その初めの一歩として、2005年1月、名古屋市納屋橋のたもとにタイ料理レストラン「サイアムガーデン」をオープンしました。タイの著名な料理研究家の指導のもと、一流レストランで腕を磨いた経験豊富なシェフたちが、タイ料理の持つ本来の風味、おいしさを伝えています。また、ヤマモリがレトルトパウチ食品で展開する「タイカレー」などタイフードメニューのアンテナショップとしての役割も担い、ここから情報を発信します。

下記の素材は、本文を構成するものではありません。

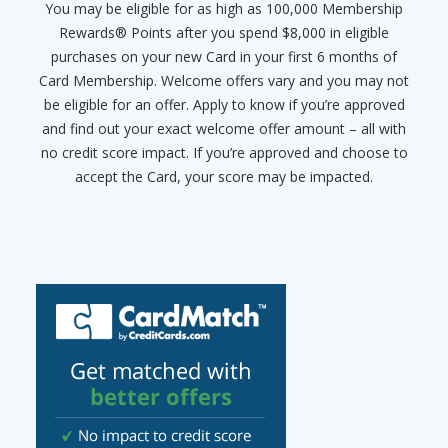
You may be eligible for as high as 100,000 Membership
Rewards® Points after you spend $8,000 in eligible
purchases on your new Card in your first 6 months of
Card Membership. Welcome offers vary and you may not
be eligible for an offer. Apply to know if you’re approved
and find out your exact welcome offer amount – all with
no credit score impact. If you’re approved and choose to
accept the Card, your score may be impacted.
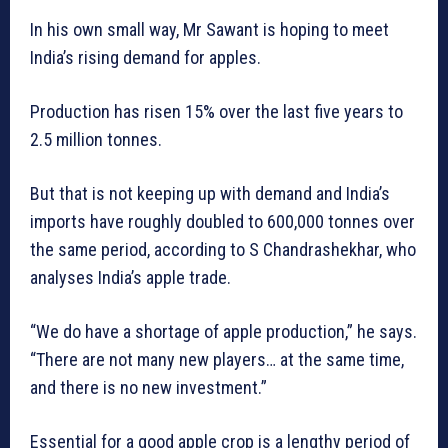
In his own small way, Mr Sawant is hoping to meet
India’s rising demand for apples.
Production has risen 15% over the last five years to
2.5 million tonnes.
But that is not keeping up with demand and India’s
imports have roughly doubled to 600,000 tonnes over
the same period, according to S Chandrashekhar, who
analyses India’s apple trade.
“We do have a shortage of apple production,” he says.
“There are not many new players… at the same time,
and there is no new investment.”
Essential for a good apple crop is a lengthy period of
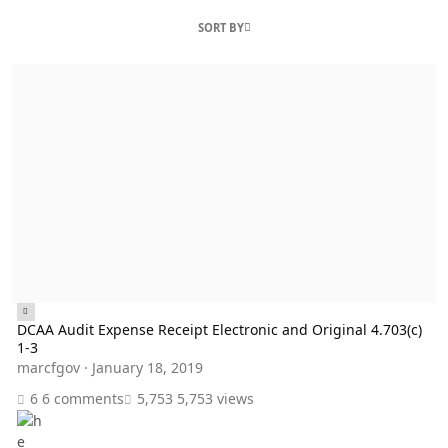
SORT BY
DCAA Audit Expense Receipt Electronic and Original 4.703(c) 1-3
DCAA Audit Expense Receipt Electronic and Original 4.703(c)
1-3
marcfgov
·
January 18, 2019
6 comments
5,753 views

サイアムガーデンの建物は、昭和6年頃、名古屋市納屋橋に貿易商「加藤商会」の本社ビルとして建てられたもので、平成13年には国の登録有形文化財に登録されました。このビルには昭和10年から20年頃まで、当時のシャム国(現在のタイ)の領事館が置かれたこともあり、日本とタイにとってつながりの深い建物なのです。こうした歴史的背景のある建物であるがゆえにヤマモリはここにタイ料理レストランをオープンさせました。

サイアムガーデンで提供するタイ料理は、「世界の台所」政策を進めるタイ国を代表する料理研究家、シーサモン・コンパン博士の全面的な指導を頂いています。ヤマモリの「本当のタイ料理を紹介したい」という熱意に応え、自らシェフを面接し選定。さらにメニューづくりや調理技術も監修され、すべてのタイ人、その他外国のお客様に愛される本当のタイ料理をお届けすることができるようになりました。甘・辛・酸味のバランスを大切に、栄養価が高く、食欲増進・消化促進・代謝向上など様々な薬効成分を含むハーブとスパイスが多用されたタイ料理は、美味しいだけでなく健康的な料理だといえるのです。また、野菜や果物に施す複雑な彫刻「カービング」をはじめ、彩り鮮やかな盛り付けもタイ料理の特徴であり、楽しみのひとつです。